Answer: $0$ The trick is to track where each of the original ones end up. After the first minute it gives the one to all of its neighbors, after the second minute to all of its neighbors neighbors, and so on. So after $2025$ minutes for every path of length $2025$ we can draw starting at our original one and connecting adjacent squares will 'contribute' one to the cell at the end of its path. As paths of length $2025$ connect black and white squares each path will contribute one to a black square and one to a white square when traversed both ways.

The answer is $0$. The main claim is that after $n$ minutes, the number in each cell is the total count of paths of length $n+1$ ending in that square. (A path of length $x$ is defined as a sequence of not necessarily distinct cells $c_1,c_2,\dots,c_x$ such that $c_i$ is orthogonally adjacent to $c_{i+1}$ for all $1\leq i<x$.) This is proven by induction on $n$: The base case is $n=0$, where there is a unique path of length $1$ ending on each cell.

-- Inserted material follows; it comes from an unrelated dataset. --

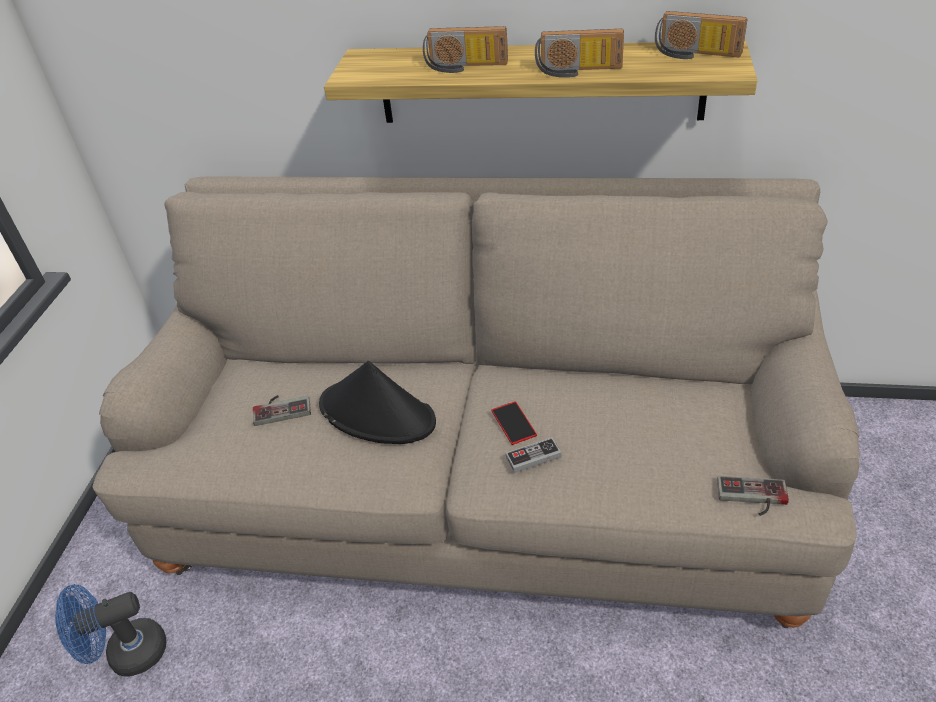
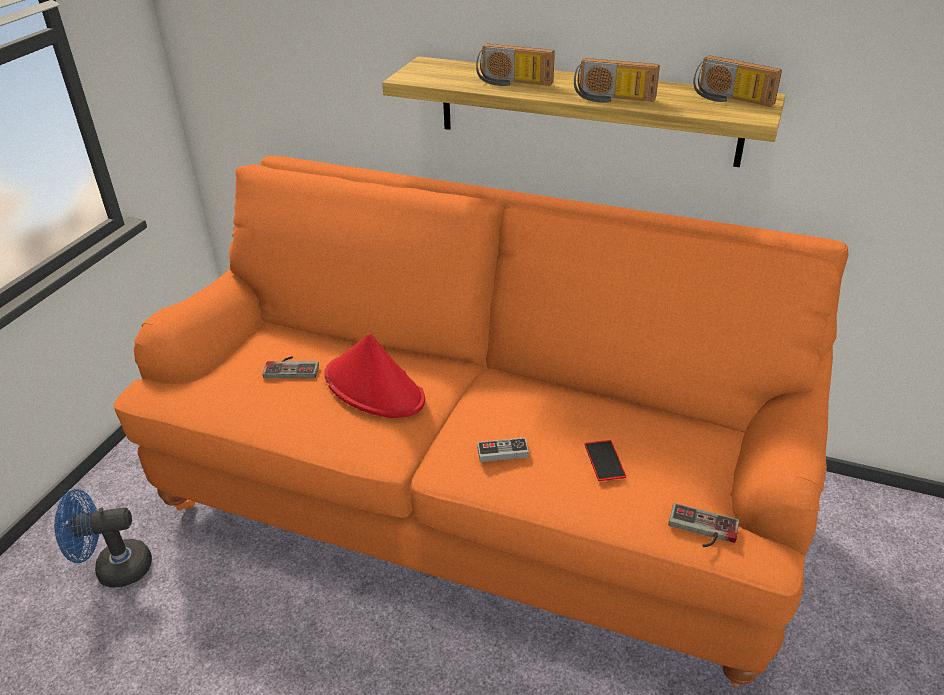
camera: 10 degrees right, 5 degrees down
(378, 414) = (374, 388): black hat -> red hat
(483, 490) = (476, 496): beige sofa -> orange sofa
(513, 423) = (495, 419): phone -> phone (604, 460)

For the induction step, observe that for a cell $c_{n+2}$, there is a bijection between paths of length $n+2$ ending in $c_{n+2}$ and paths of length $n$ ending in a cell adjacent to $c_{n+2}$ by removing $c_{n+2}$ from the path. Thus the number of paths of length $n+1$ ending in $c_{n+2}$ is exactly the sum of values of cells adjacent to $c_{n+2}$ at time $n$, which is the value of cell $c_{n+2}$ at time $n+1$, completing the induction. Finally, we have (after $2025$ minutes): \begin{align*} \sum(\text{values of black cells})&=\sum(\text{\# paths of length 2026 ending in black cell})\\ &=\sum(\text{\# paths of length 2026 beginning in black cell})\\ &=\sum(\text{\# paths of length 2026 ending in white cell})\\ &=\sum(\text{values of white cells}) \end{align*}where the equalities come from the main claim, reversing the paths, path length being odd, and the main claim respectively. So the difference is $0$.